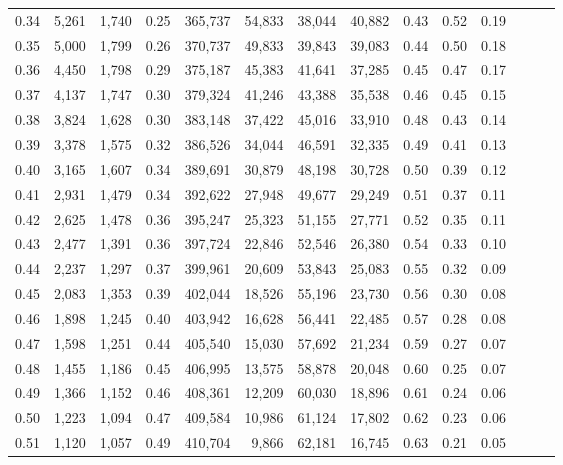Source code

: \begin{tabular}{rrrrrrrrrrrrrr}
0.34 &   5,261 &  1,740 &  0.25 &  365,737 &   54,833 &  38,044 &  40,882 &  0.43 &  0.52 &      0.19 \\
0.35 &   5,000 &  1,799 &  0.26 &  370,737 &   49,833 &  39,843 &  39,083 &  0.44 &  0.50 &      0.18 \\
0.36 &   4,450 &  1,798 &  0.29 &  375,187 &   45,383 &  41,641 &  37,285 &  0.45 &  0.47 &      0.17 \\
0.37 &   4,137 &  1,747 &  0.30 &  379,324 &   41,246 &  43,388 &  35,538 &  0.46 &  0.45 &      0.15 \\
0.38 &   3,824 &  1,628 &  0.30 &  383,148 &   37,422 &  45,016 &  33,910 &  0.48 &  0.43 &      0.14 \\
0.39 &   3,378 &  1,575 &  0.32 &  386,526 &   34,044 &  46,591 &  32,335 &  0.49 &  0.41 &      0.13 \\
0.40 &   3,165 &  1,607 &  0.34 &  389,691 &   30,879 &  48,198 &  30,728 &  0.50 &  0.39 &      0.12 \\
0.41 &   2,931 &  1,479 &  0.34 &  392,622 &   27,948 &  49,677 &  29,249 &  0.51 &  0.37 &      0.11 \\
0.42 &   2,625 &  1,478 &  0.36 &  395,247 &   25,323 &  51,155 &  27,771 &  0.52 &  0.35 &      0.11 \\
0.43 &   2,477 &  1,391 &  0.36 &  397,724 &   22,846 &  52,546 &  26,380 &  0.54 &  0.33 &      0.10 \\
0.44 &   2,237 &  1,297 &  0.37 &  399,961 &   20,609 &  53,843 &  25,083 &  0.55 &  0.32 &      0.09 \\
0.45 &   2,083 &  1,353 &  0.39 &  402,044 &   18,526 &  55,196 &  23,730 &  0.56 &  0.30 &      0.08 \\
0.46 &   1,898 &  1,245 &  0.40 &  403,942 &   16,628 &  56,441 &  22,485 &  0.57 &  0.28 &      0.08 \\
0.47 &   1,598 &  1,251 &  0.44 &  405,540 &   15,030 &  57,692 &  21,234 &  0.59 &  0.27 &      0.07 \\
0.48 &   1,455 &  1,186 &  0.45 &  406,995 &   13,575 &  58,878 &  20,048 &  0.60 &  0.25 &      0.07 \\
0.49 &   1,366 &  1,152 &  0.46 &  408,361 &   12,209 &  60,030 &  18,896 &  0.61 &  0.24 &      0.06 \\
0.50 &   1,223 &  1,094 &  0.47 &  409,584 &   10,986 &  61,124 &  17,802 &  0.62 &  0.23 &      0.06 \\
0.51 &   1,120 &  1,057 &  0.49 &  410,704 &    9,866 &  62,181 &  16,745 &  0.63 &  0.21 &      0.05 \\

\end{tabular}
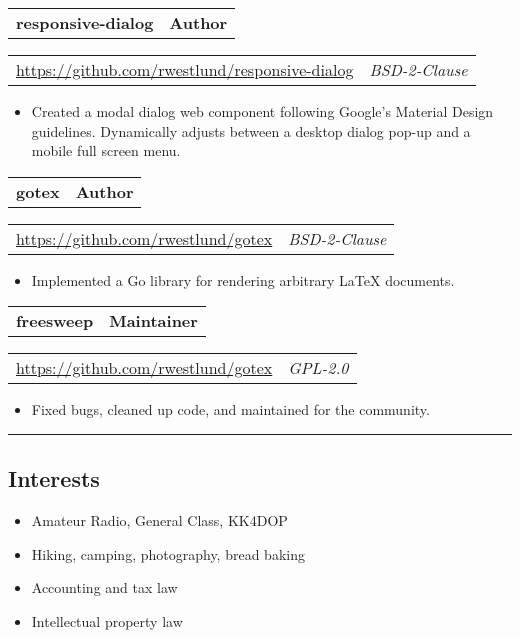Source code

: \documentclass[10pt,letterpaper]{article}
\newcommand{\headerrow}[2]{%
    \begin{tabularx}{\linewidth}{Xr}
	    #1 & #2 \\
    \end{tabularx}
}
\begin{document}
    \headerrow{\textbf{responsive-dialog}}{\textbf{Author}}
    \headerrow{\url{https://github.com/rwestlund/responsive-dialog}}{\textit{BSD-2-Clause}}
    \begin{itemize}[label=--]
        \item Created a modal dialog web component following Google's Material
            Design guidelines.  Dynamically adjusts between a desktop dialog
            pop-up and a mobile full screen menu.
    \end{itemize}

    \headerrow{\textbf{gotex}}{\textbf{Author}}
    \headerrow{\url{https://github.com/rwestlund/gotex}}{\textit{BSD-2-Clause}}
    \begin{itemize}[label=--]
        \item Implemented a Go library for rendering arbitrary LaTeX documents.
    \end{itemize}

    \headerrow{\textbf{freesweep}}{\textbf{Maintainer}}
    \headerrow{\url{https://github.com/rwestlund/gotex}}{\textit{GPL-2.0}}
    \begin{itemize}[label=--]
        \item Fixed bugs, cleaned up code, and maintained for the community.
    \end{itemize}

\hrule
\vspace{-0.4em}
\subsection*{Interests}
\begin{itemize}
    \item Amateur Radio, General Class, KK4DOP
    \item Hiking, camping, photography, bread baking
    \item Accounting and tax law
    \item Intellectual property law
\end{itemize}
\end{document}
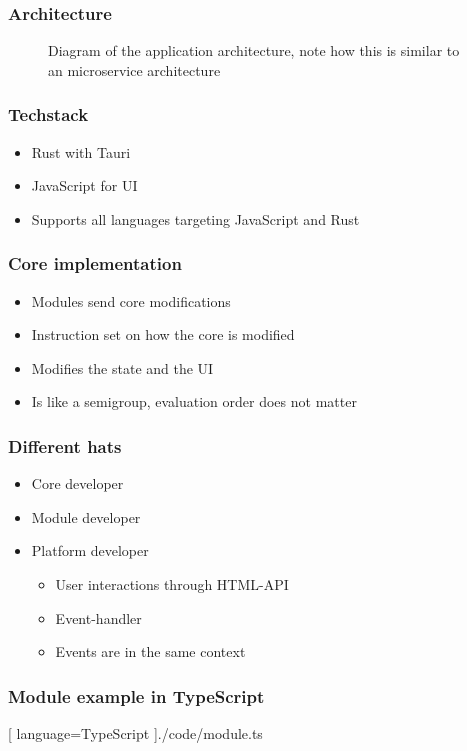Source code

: \begin{frame}
  \frametitle{Architecture}
  \begin{figure}[H]
    \centering
    
    \caption{
      Diagram of the application architecture, note how this is similar to an
      microservice architecture
    }
  \end{figure}
\end{frame}

\begin{frame}
  \frametitle{Techstack}
  \begin{itemize}
    \item Rust with Tauri
    \item JavaScript for UI
    \item Supports all languages targeting JavaScript and Rust
  \end{itemize}
\end{frame}

\begin{frame}
  \frametitle{Core implementation}
  \begin{itemize}
    \item Modules send core modifications
    \item Instruction set on how the core is modified
    \item Modifies the state and the UI
    \item Is like a semigroup, evaluation order does not matter
  \end{itemize}
\end{frame}

\begin{frame}
  \frametitle{Different hats}
  \begin{itemize}
    \item Core developer
    \item Module developer
    \item Platform developer
      \begin{itemize}
        \item User interactions through HTML-API
        \item Event-handler
        \item Events are in the same context
      \end{itemize}
  \end{itemize}
\end{frame}

\begin{frame}
  \frametitle{Module example in TypeScript}
  \begin{center}
    
    [ language=TypeScript
    ]{./code/module.ts}
  \end{center}
\end{frame}


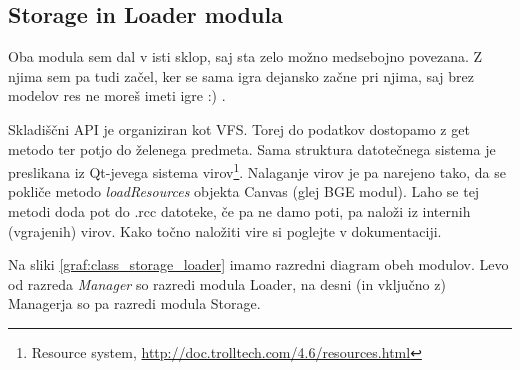\documentclass[a4paper]{article}
\begin{document}
\subsection{Storage in Loader modula}
Oba modula sem dal v isti sklop, saj sta zelo možno medsebojno povezana. Z njima sem pa tudi začel, ker se sama igra dejansko začne pri njima, saj brez modelov res ne moreš imeti igre :) .

Skladiščni API je organiziran kot VFS. Torej do podatkov dostopamo z get metodo ter potjo do želenega predmeta. Sama struktura datotečnega sistema je preslikana iz Qt-jevega sistema virov\footnote{Resource system, \href{http://doc.trolltech.com/4.6/resources.html}{http://doc.trolltech.com/4.6/resources.html}}. Nalaganje virov je pa narejeno tako, da se pokliče metodo \emph{loadResources} objekta Canvas (glej BGE modul). Laho se tej metodi doda pot do .rcc datoteke, če pa ne damo poti, pa naloži iz internih (vgrajenih) virov. Kako točno naložiti vire si poglejte v dokumentaciji.

Na sliki \ref{graf:class_storage_loader} imamo razredni diagram obeh modulov. Levo od razreda \emph{Manager} so razredi modula Loader, na desni (in vključno z) Managerja so pa razredi modula Storage.
\end{document}
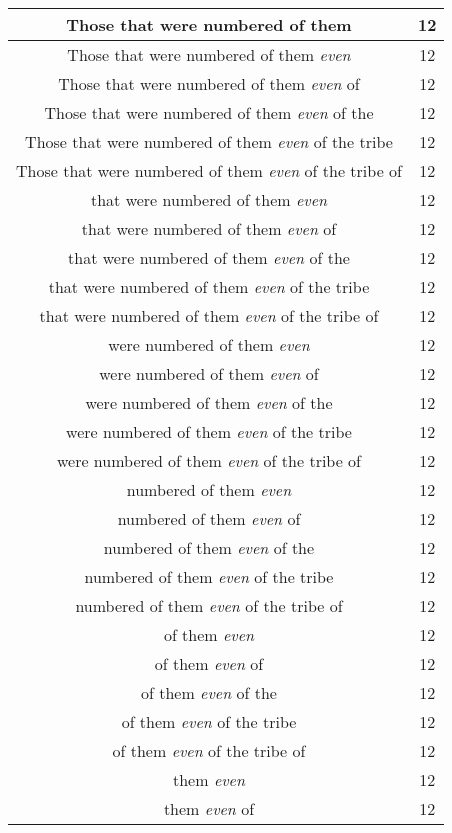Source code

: \begin{center}
\begin{longtable}{|c|c|}
Those that were numbered of them & 12\\ \hline 
Those that were numbered of them \emph{even} & 12\\ \hline 
Those that were numbered of them \emph{even} of & 12\\ \hline 
Those that were numbered of them \emph{even} of the & 12\\ \hline 
Those that were numbered of them \emph{even} of the tribe & 12\\ \hline 
Those that were numbered of them \emph{even} of the tribe of & 12\\ \hline 
that were numbered of them \emph{even} & 12\\ \hline 
that were numbered of them \emph{even} of & 12\\ \hline 
that were numbered of them \emph{even} of the & 12\\ \hline 
that were numbered of them \emph{even} of the tribe & 12\\ \hline 
that were numbered of them \emph{even} of the tribe of & 12\\ \hline 
were numbered of them \emph{even} & 12\\ \hline 
were numbered of them \emph{even} of & 12\\ \hline 
were numbered of them \emph{even} of the & 12\\ \hline 
were numbered of them \emph{even} of the tribe & 12\\ \hline 
were numbered of them \emph{even} of the tribe of & 12\\ \hline 
numbered of them \emph{even} & 12\\ \hline 
numbered of them \emph{even} of & 12\\ \hline 
numbered of them \emph{even} of the & 12\\ \hline 
numbered of them \emph{even} of the tribe & 12\\ \hline 
numbered of them \emph{even} of the tribe of & 12\\ \hline 
of them \emph{even} & 12\\ \hline 
of them \emph{even} of & 12\\ \hline 
of them \emph{even} of the & 12\\ \hline 
of them \emph{even} of the tribe & 12\\ \hline 
of them \emph{even} of the tribe of & 12\\ \hline 
them \emph{even} & 12\\ \hline 
them \emph{even} of & 12\\ \hline 

\end{longtable}
\end{center}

________

- What you have to do: The word "Clause" may appear in lines of the entries. State how many lines hold it, as a number alone.

- Solution to this exercise: 2